Michaels danced around the question about the reason for the O'Brien-Jay Leno disaster. "There was a lot of worry and concern" that Leno could go to another network when the transition to O'Brien as "Tonight Show" host neared, he said, which is why Leno was given the 10 p.m. slot. But this meant that O'Brien did "not necessarily" have a good lead-in.

Meyers suggested the original promise to make O'Brien Leno's replacement years before the actual handover was problematic, too. "You can't tell someone that you want to stay married for five years" and then get a divorce, he said.

Various questions Tuesday night surrounded SNL's celebration of its 35th anniversary this year and its longevity.

Execution is more important than the comedic idea, Meyers and Michaels said. The former mentioned the popular "Dick in a Box" skit with Justin Timberlake as one example of an idea that might not have sounded as funny before it was written and performed to perfection.

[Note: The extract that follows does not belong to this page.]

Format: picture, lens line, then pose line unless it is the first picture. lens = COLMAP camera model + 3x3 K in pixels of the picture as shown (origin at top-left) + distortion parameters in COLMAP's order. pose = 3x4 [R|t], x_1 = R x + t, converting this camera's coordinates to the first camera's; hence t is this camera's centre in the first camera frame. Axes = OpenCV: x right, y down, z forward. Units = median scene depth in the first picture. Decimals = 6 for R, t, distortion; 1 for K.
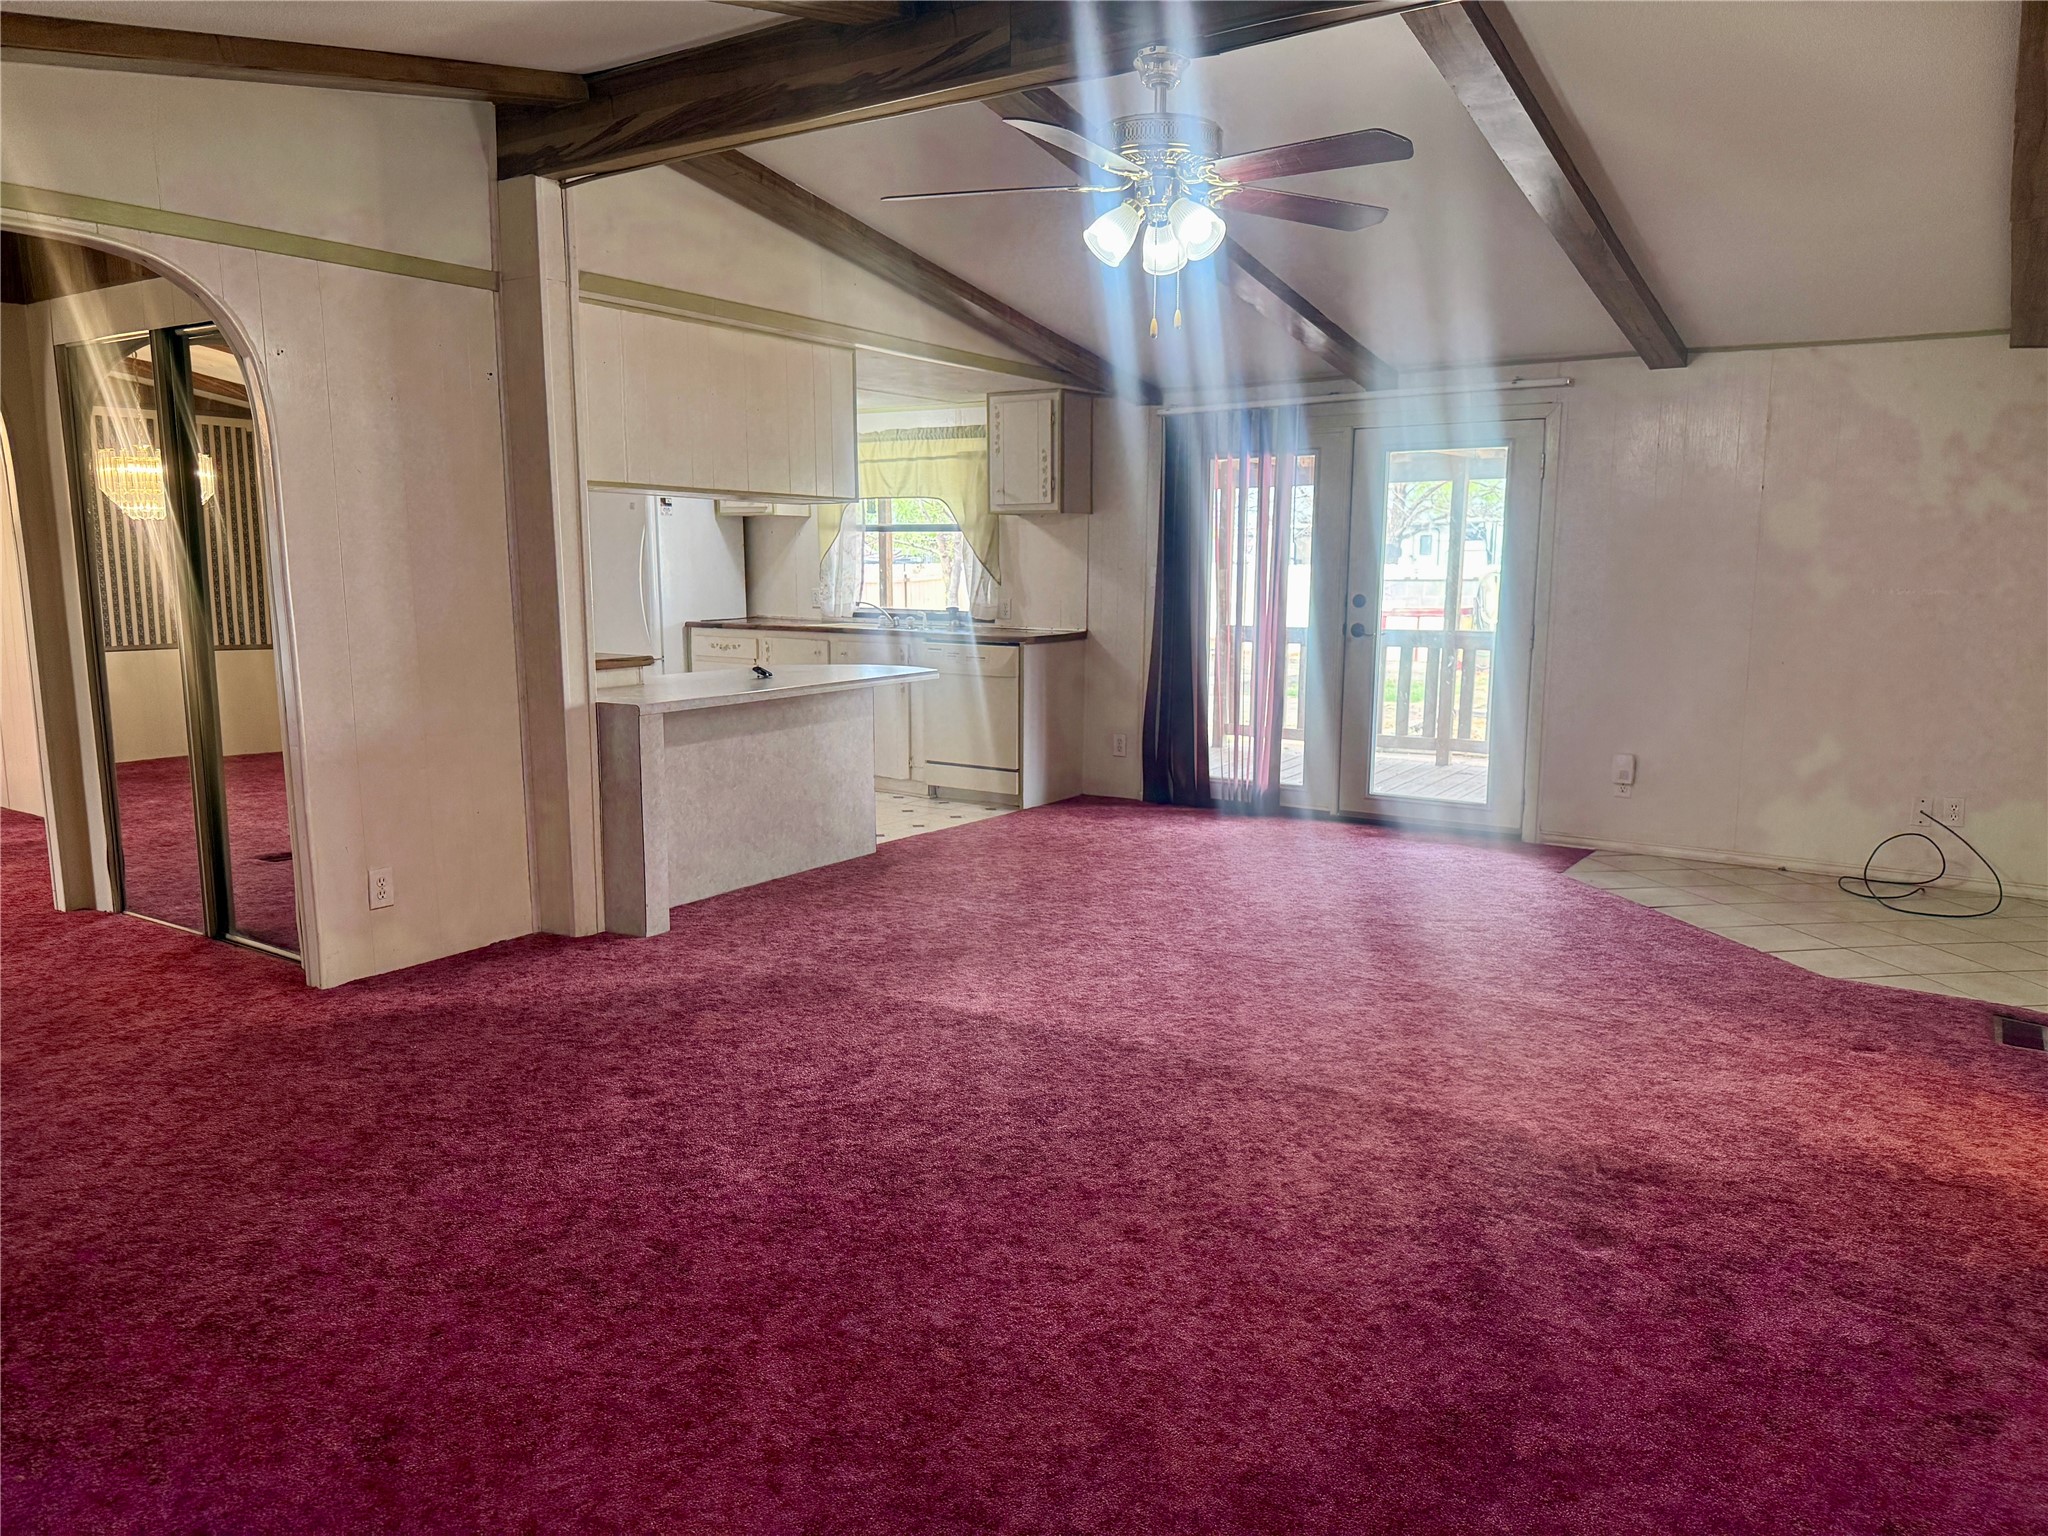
lens RADIAL K [[1455.3, 0, 1024.0], [0, 1455.3, 768.0], [0, 0, 1]] dist [0.058660, -0.114943]
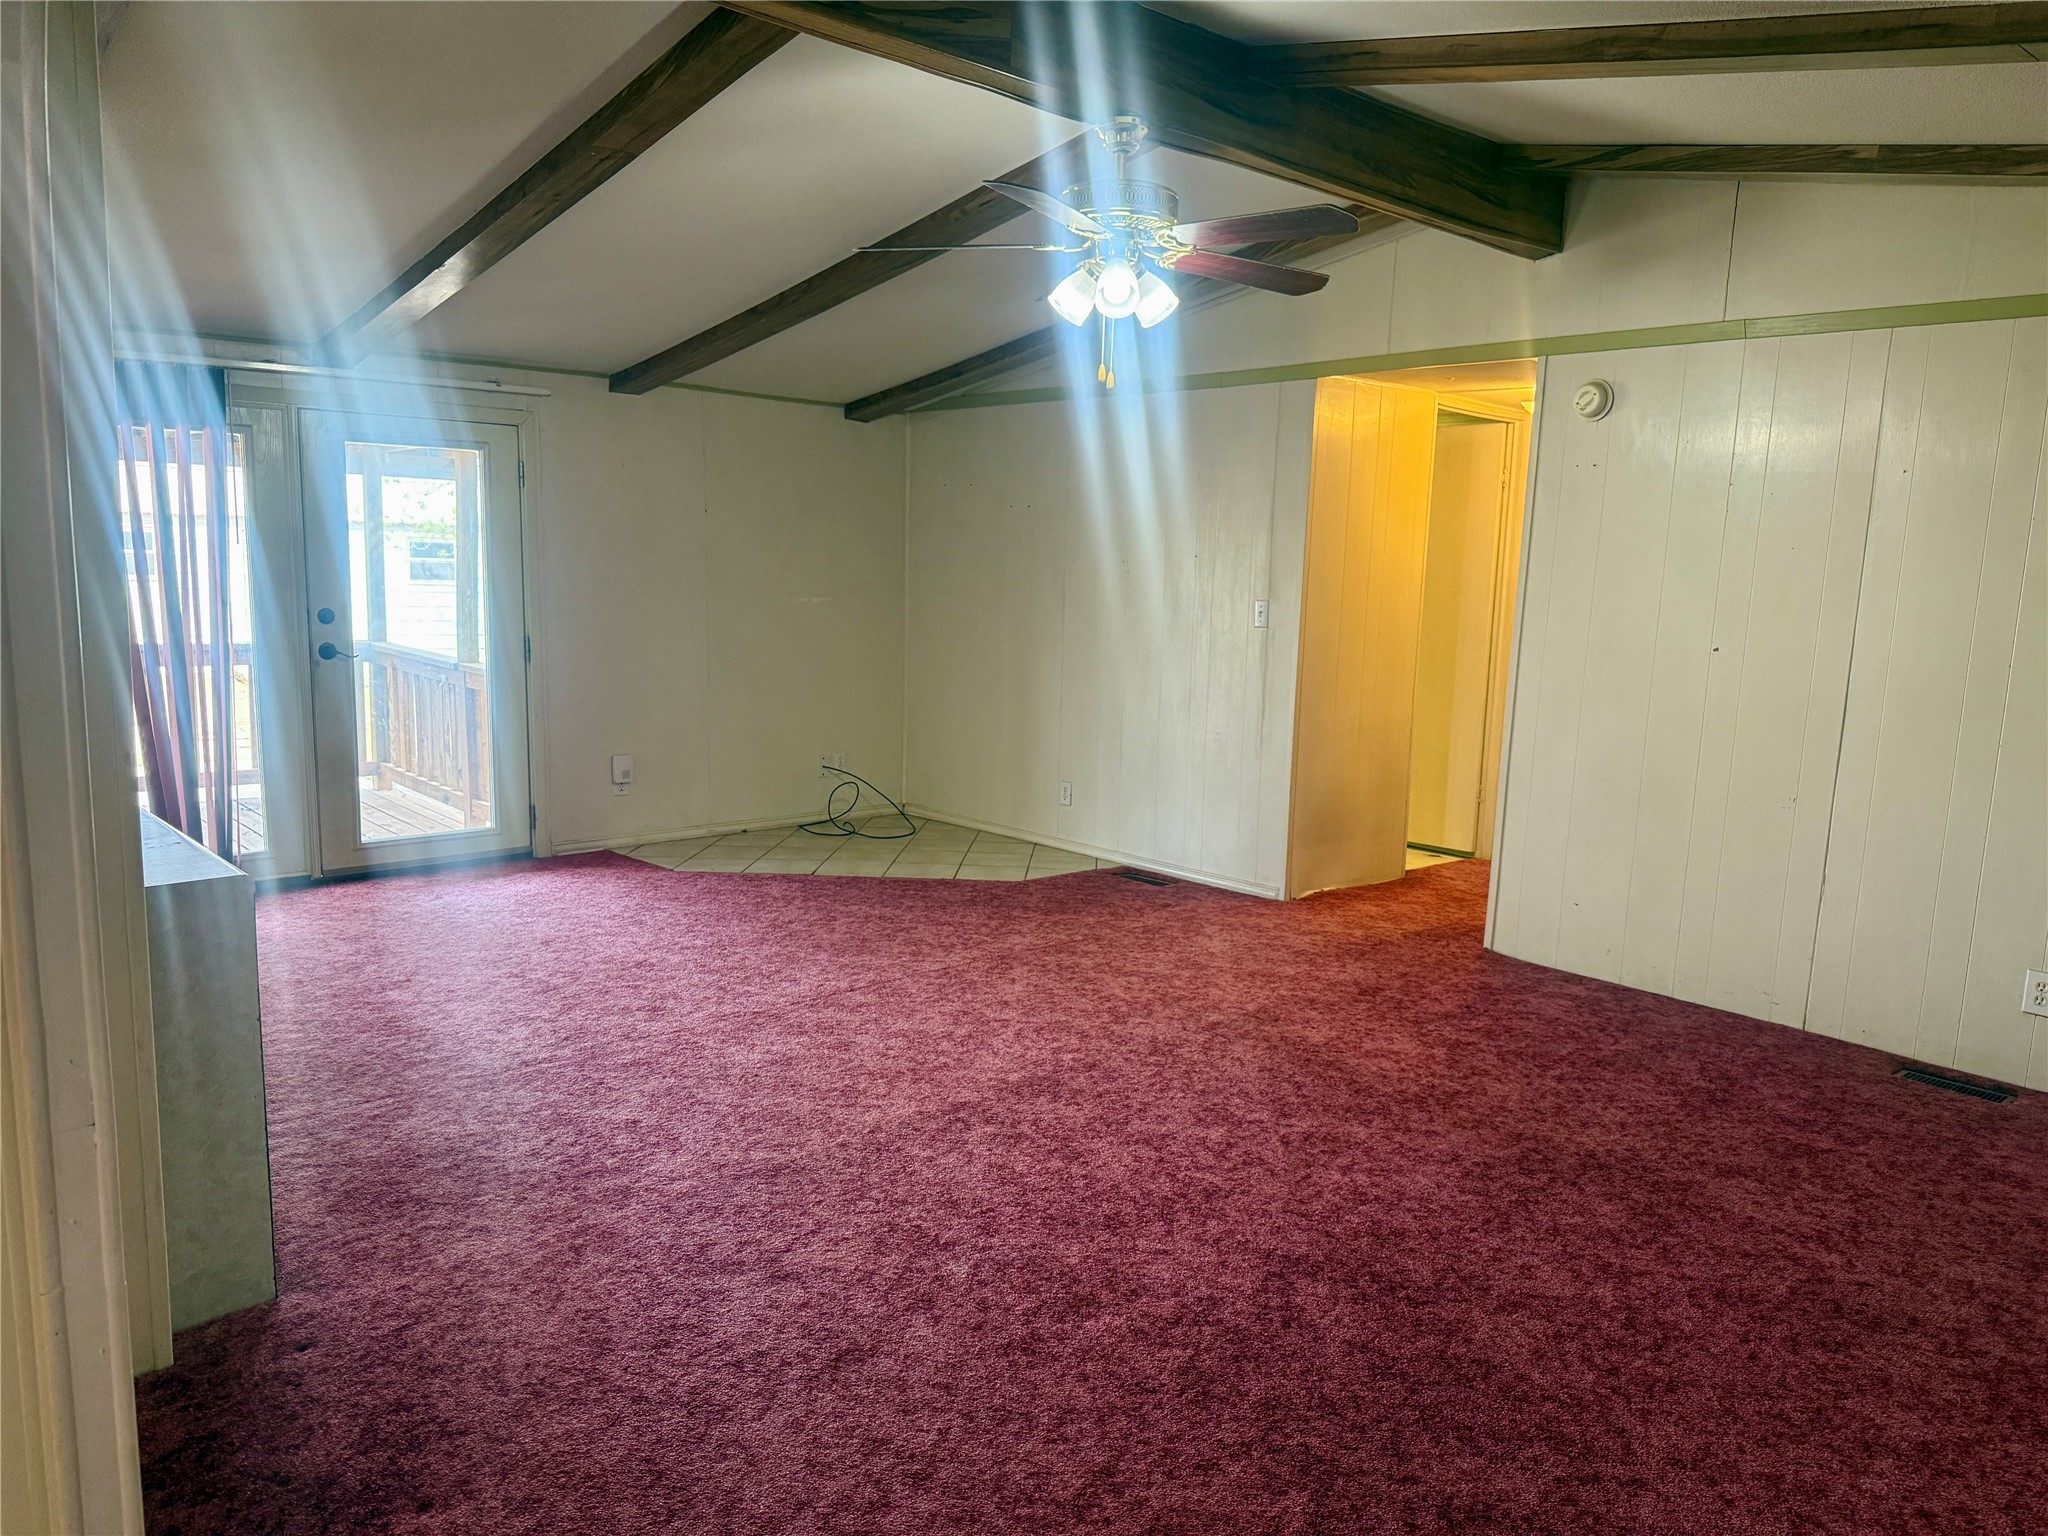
lens RADIAL K [[1519.9, 0, 1024.0], [0, 1519.9, 768.0], [0, 0, 1]] dist [0.057852, -0.001375]
pose [[0.269285, -0.142345, 0.952483, -0.505895], [0.115725, 0.986633, 0.114731, -0.083680], [-0.956082, 0.079330, 0.282158, 0.383126]]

Michaels said skits must play during the dress rehearsal, with the best sketches seeing performer and writing in perfect harmony. "It's almost never the idea," he said. "It's all about how you do it."

Auletta also asked Meyers about a comment by Tina Fey that "30 Rock" character Jack Donaghy was modeled after Michaels. "There are definitely a lot of seeds of Lorne in Alec Baldwin's character," he said.

The event was organized by the New Yorker and the S.I. Newhouse School.